Oh my! This isn’t good. We’ve printed ‘6’ twice! Unlike applicative order we don’t evaluate the function’s arguments first. Instead we substitute the arguments into the function’s body. This is the problem of Haskell.

Haskell’s solution to this problem is to use monads. Actually I want to make this very clear. Monads solve the problem of normal order evaluation. If you’re reading this paper surely at some point you’ll read that monads allow for pure functional programming. Not all functions in Haskell are pure functions. You may read that monads represent a type that passes along a world concept or, that they’re a type that represents the abstract idea of a computation. This is true at a conceptual level. You may read that monads aren’t necessary. For handling side effects in Haskell they are necessary. Let’s look at why they’re necessary with a small example of how to use them.

numWithPrint num = do
 print num
 return num

doubleNum ioNum = do
 num <- ioNum
 return (num + num)

doubleNum (numWithPrint 6)

The first thing that one needs to understand is the do-return macro. Look at numWithPrint after the = there’s a do. This begins the do-return macro. The last line of this function is a return. What are we returning? A monad! No longer is numWithPrint 6 = 6 a true statement. Rather numWithPrint 6 = IO 6 is what we have here.

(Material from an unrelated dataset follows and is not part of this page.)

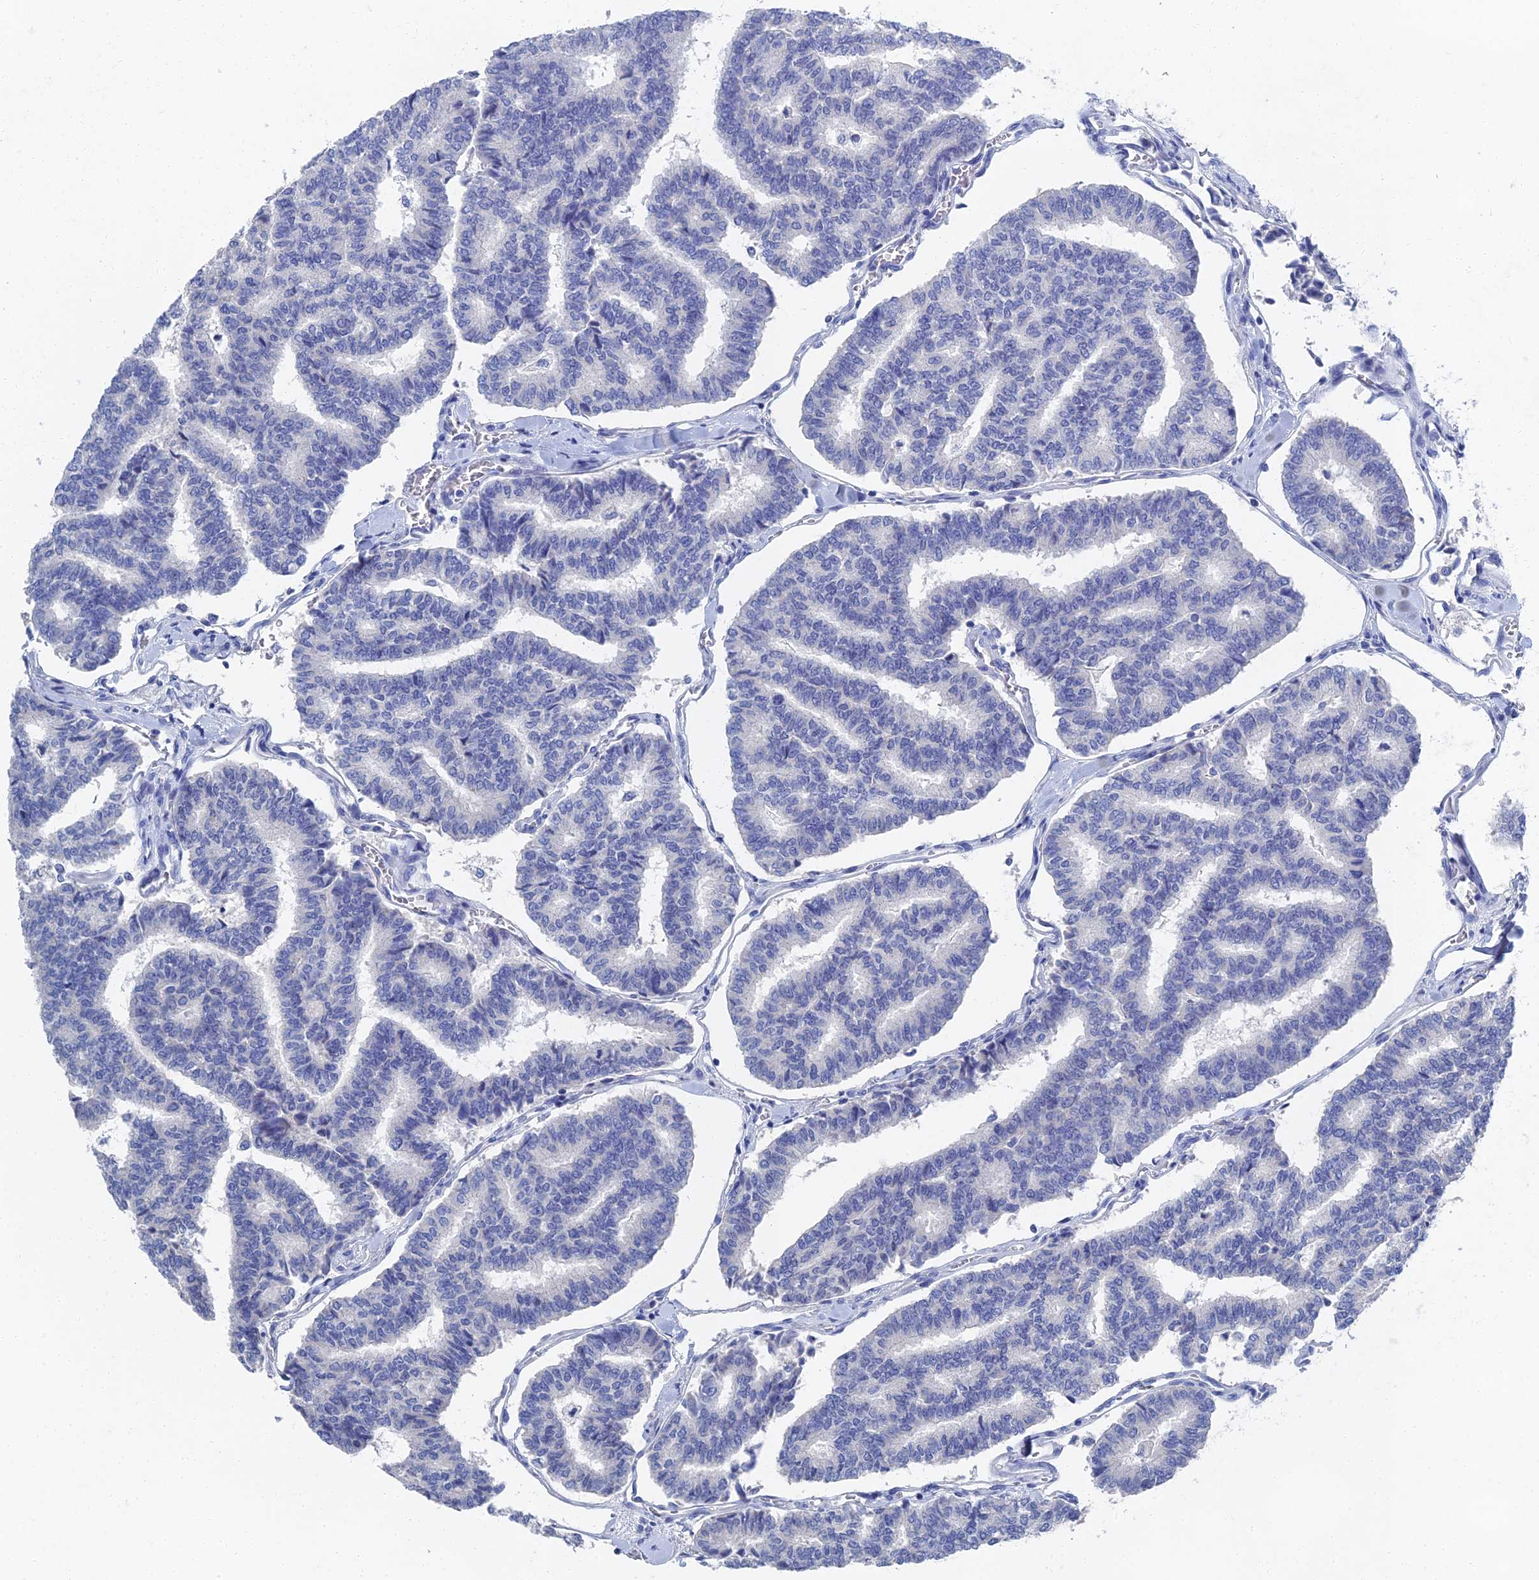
{"staining": {"intensity": "negative", "quantity": "none", "location": "none"}, "tissue": "thyroid cancer", "cell_type": "Tumor cells", "image_type": "cancer", "snomed": [{"axis": "morphology", "description": "Papillary adenocarcinoma, NOS"}, {"axis": "topography", "description": "Thyroid gland"}], "caption": "A high-resolution photomicrograph shows immunohistochemistry (IHC) staining of thyroid cancer, which reveals no significant expression in tumor cells.", "gene": "GFAP", "patient": {"sex": "female", "age": 35}}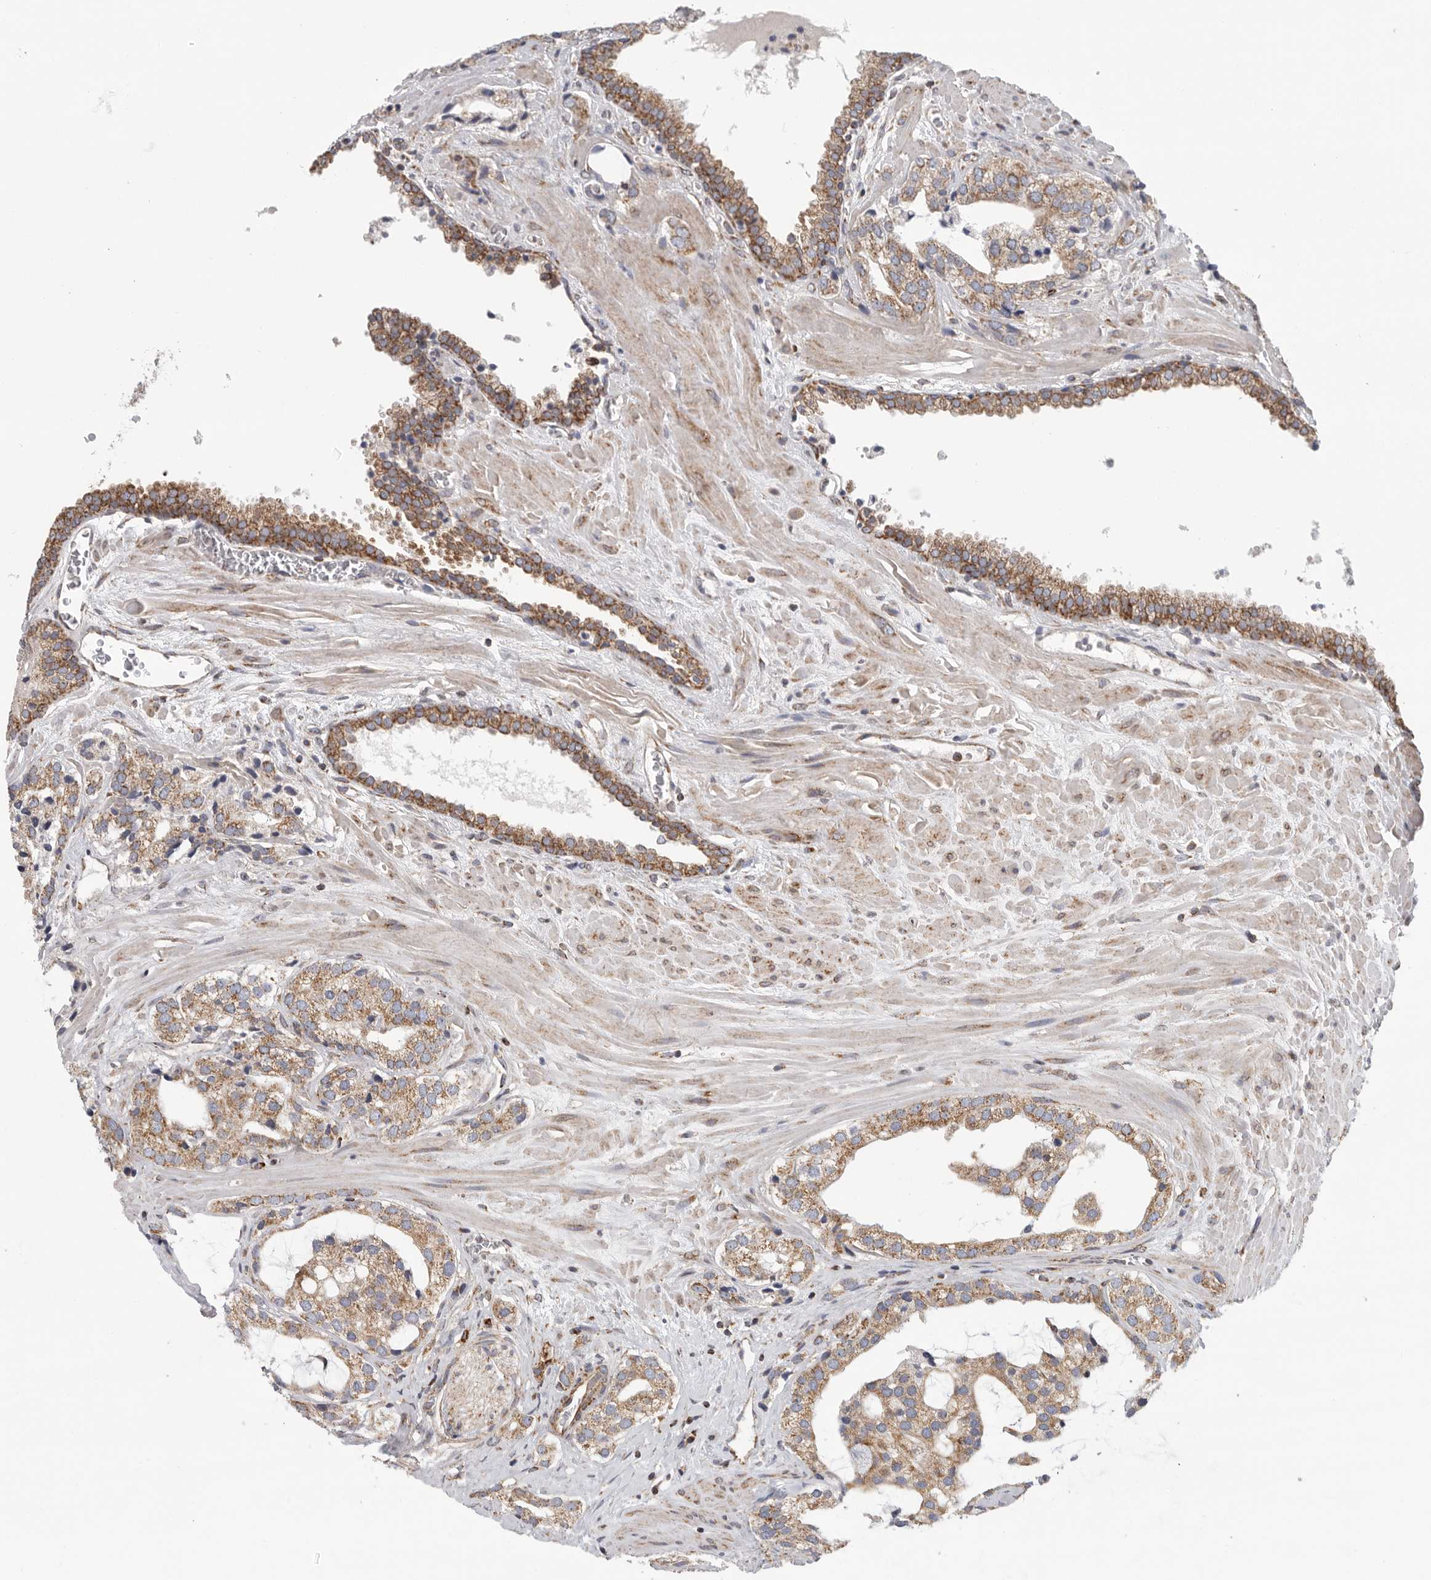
{"staining": {"intensity": "moderate", "quantity": ">75%", "location": "cytoplasmic/membranous"}, "tissue": "prostate cancer", "cell_type": "Tumor cells", "image_type": "cancer", "snomed": [{"axis": "morphology", "description": "Adenocarcinoma, High grade"}, {"axis": "topography", "description": "Prostate"}], "caption": "Brown immunohistochemical staining in high-grade adenocarcinoma (prostate) displays moderate cytoplasmic/membranous positivity in approximately >75% of tumor cells.", "gene": "FKBP8", "patient": {"sex": "male", "age": 66}}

This is quite good because doubleNum only accepts a number wrapped in a monad. Unfortunately, we can’t just add 2 monads. It doesn’t work that way. We need to unwrap our monad and add them. That’s what num <- ioNum does. It takes the monad ioNum and, binds it’s value to num. Now num is just a regular number. We can double it and, return it back out as a monad.

This is valid haskell code. It isn’t as nice looking as before but, it’ll get the job done. Let’s look at this using normal order evaluation. There is one caveat about this analysis. You may have noticed I called do-return a macro. It’s useful to see what do-return expands to however, I won’t be expanding the do-return macro here.

1> doubleNum (numWithPrint 6)
2> doubleNum (print 6; return 6)

# Binding acts like a wall. We can't substitute
# anything at this point without evaluating `num`

3> num <- (print 6; return 6);
   return (num + num);

# 6 will be bound to `num`

4> num <- IO 6
   return (num + num);
5> return (6 + 6)
6> IO 12


Monads save the day. We can have our normal order evaluation and use it too. This is why we need monads.